Accueil > Le Quotidien des Arts > Vente Breton : retour à la case musées

Marché

Vente Breton : retour à la case musées

Par un retournement de situation que n’aurait sans doute pas désavoué l’écrivain, des pièces essentielles de sa collection sont finalement données aux musées.

Masque esquimau, Alaska
Bois, polychromie rouge et blanche, plumes, fibres végétales
Haut: 25 cm
© Sebert

Faute d’avoir pu empêcher la dispersion de la collection d’André Breton, l’Etat, aidé des collectivités territoriales, avait fait un effort sans précédent pour conserver aux institutions françaises un certain nombre de ses éléments majeurs. Pour 11,56 millions € hors frais, pratiquement le quart du montant global de la vente, il avait préempté près de 10% des lots, 335 sur 4100. La vente était dite et les musées heureux de cette manne inespérée lorsque la fille et la petite fille d’André Breton, Aube et Oona, bénéficiaires des enchères, ont annoncé qu’elles renonçaient à une partie de leur produit : 16 œuvres, parmi les plus prestigieuses, pour un montant de 7,76 millions €. Bénéficiaires : la Bibliothèque Doucet, chère à Breton, avec 6 lots dont le manuscrit d’ «Arcane 17 » ainsi que la statue d’ancêtre Uli - achetée discrètement par Aube; Pompidou, avec un Arp et un Man Ray adjugés 4,37 Millions; le musée d’Art Moderne de Paris, ceux de Marseille et de Rennes et le futur Musée du quai Branly, avec des tableaux et un masque Eskimau. Le total désintéressement et l’inépuisable générosité des héritières permettent au public d’avoir accès à des éléments fondamentaux de l’histoire du surréalisme et montrent, s’il en était besoin, la sincérité de leurs vaines démarches pour la création d’une fondation Breton accueillant la totalité de la collection. Les sommes rassemblées dans l’urgence auraient permis - et au delà - de la créer, et de bâtir par exemple, pour l’abriter, à l’instar de l’atelier Brancusi, un appartement Breton accessible au public. A quelques mois près, les nouvelles lois sur le mécénat et les fondations auraient sans doute permis d’y aboutir.

▶ _ENTRÉES RÉPERTORIÉES_
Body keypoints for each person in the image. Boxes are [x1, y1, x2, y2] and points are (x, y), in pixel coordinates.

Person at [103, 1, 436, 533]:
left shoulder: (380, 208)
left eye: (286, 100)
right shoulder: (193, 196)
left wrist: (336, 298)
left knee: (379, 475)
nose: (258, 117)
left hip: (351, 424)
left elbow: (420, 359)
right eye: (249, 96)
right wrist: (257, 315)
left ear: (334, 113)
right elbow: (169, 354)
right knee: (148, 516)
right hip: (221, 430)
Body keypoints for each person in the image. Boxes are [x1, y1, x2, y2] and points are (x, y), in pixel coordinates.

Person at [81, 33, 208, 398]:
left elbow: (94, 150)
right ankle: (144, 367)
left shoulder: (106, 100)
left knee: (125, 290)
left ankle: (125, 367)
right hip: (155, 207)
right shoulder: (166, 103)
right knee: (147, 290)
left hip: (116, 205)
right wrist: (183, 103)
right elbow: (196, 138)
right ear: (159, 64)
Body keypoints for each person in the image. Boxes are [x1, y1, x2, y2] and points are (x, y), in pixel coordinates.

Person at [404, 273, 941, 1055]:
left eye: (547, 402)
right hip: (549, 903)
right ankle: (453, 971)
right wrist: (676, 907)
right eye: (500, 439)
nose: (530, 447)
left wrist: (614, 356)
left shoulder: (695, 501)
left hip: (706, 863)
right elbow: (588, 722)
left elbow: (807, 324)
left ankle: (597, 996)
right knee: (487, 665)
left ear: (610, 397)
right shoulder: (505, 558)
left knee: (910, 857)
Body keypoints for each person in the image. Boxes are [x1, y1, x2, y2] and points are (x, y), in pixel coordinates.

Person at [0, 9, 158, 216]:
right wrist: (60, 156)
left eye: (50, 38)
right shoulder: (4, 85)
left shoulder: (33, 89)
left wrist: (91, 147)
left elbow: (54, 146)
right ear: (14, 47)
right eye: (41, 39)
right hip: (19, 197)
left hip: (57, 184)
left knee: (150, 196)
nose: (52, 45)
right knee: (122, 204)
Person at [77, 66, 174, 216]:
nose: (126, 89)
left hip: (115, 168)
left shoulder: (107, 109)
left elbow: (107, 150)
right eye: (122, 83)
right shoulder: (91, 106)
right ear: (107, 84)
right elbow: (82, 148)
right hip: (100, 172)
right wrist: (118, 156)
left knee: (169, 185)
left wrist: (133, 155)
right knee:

▶ _À VOUS_
Recopiez à l'identique le passage de l'article sur la vente Breton qui commence par « Par un retournement » et se poursuit jusqu'à « données aux musées. ».

▶ _RÉSULTAT ATTENDU_
Par un retournement de situation que n’aurait sans doute pas désavoué l’écrivain, des pièces essentielles de sa collection sont finalement données aux musées.